──────── Exercise input

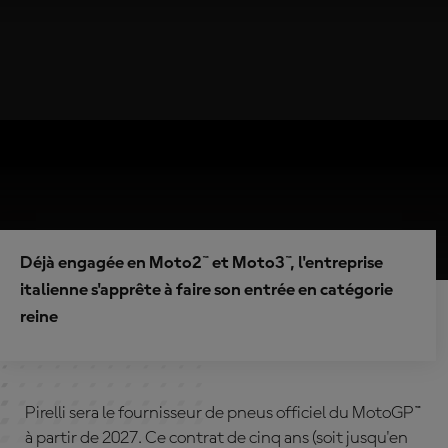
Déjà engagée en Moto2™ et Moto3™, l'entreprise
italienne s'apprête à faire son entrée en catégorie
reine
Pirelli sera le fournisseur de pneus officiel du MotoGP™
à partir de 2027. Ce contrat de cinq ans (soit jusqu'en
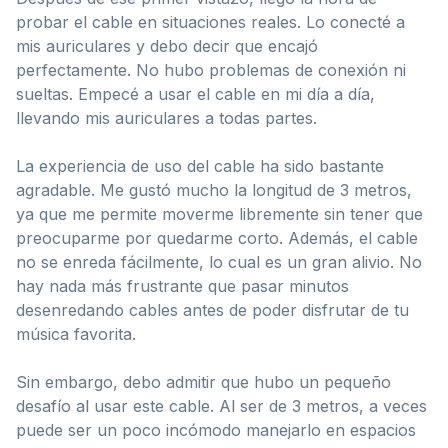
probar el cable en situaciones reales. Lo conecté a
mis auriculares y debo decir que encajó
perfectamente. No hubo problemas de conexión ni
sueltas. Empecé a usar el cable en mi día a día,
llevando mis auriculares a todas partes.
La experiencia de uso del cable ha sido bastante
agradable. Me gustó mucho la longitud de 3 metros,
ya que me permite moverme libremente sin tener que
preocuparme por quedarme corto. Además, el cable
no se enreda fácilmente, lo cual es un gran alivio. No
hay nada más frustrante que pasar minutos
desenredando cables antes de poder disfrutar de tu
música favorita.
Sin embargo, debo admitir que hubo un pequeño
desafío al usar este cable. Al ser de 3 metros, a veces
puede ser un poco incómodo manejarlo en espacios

────────────────

Job item: Beginning at the line where "desenredando cables antes" appears, extract each line through the end of the data above; keep them exact and include nothing else.

Answer to this task:
desenredando cables antes de poder disfrutar de tu
música favorita.
Sin embargo, debo admitir que hubo un pequeño
desafío al usar este cable. Al ser de 3 metros, a veces
puede ser un poco incómodo manejarlo en espacios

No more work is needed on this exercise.